The Information Centers do a fantastic job of centralizing information in one location, but that very centralization is a conundrum; the degree of displacement, along with more prosaic challenges to communications in Haiti, have made it difficult to get information to people once they’ve come and gone from the centers. As the Information Center members prepare to do civic education and Get Out the Vote efforts (GOTV) for the November general elections, the need to push information took on an increased urgency.

Early on, the partners and NDI decided we would use FrontlineSMS; while the contact management feature is not quite as smooth as we’d like, the sheer functionality of being able to send bulk SMS without an internet connection is unbeatable. To get up and running, we've spent the week meeting with the field coordinators and thinking about data collection, communications and information needs. This feedback will help us decide how, when, and where to deploy FrontlineSMS to the best effect.
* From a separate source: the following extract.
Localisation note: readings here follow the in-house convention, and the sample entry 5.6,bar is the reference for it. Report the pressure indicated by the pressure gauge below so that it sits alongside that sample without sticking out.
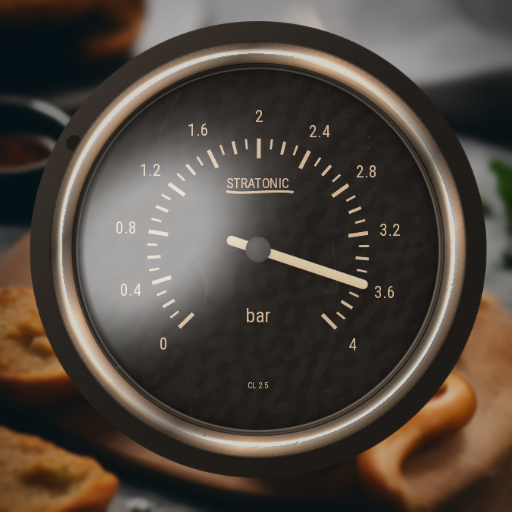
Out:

It won't be completely straightforward: the partner groups raised questions about cost, frequency, and trust; all issues that will have to be addressed in the coming weeks. The new computers will arrive in the Centers by the end of the month, and someone from the ICT team will return to Haiti to run trainings at the centers. They'll have difficult questions as they work with partners to find meaningful answers and measurable community impact.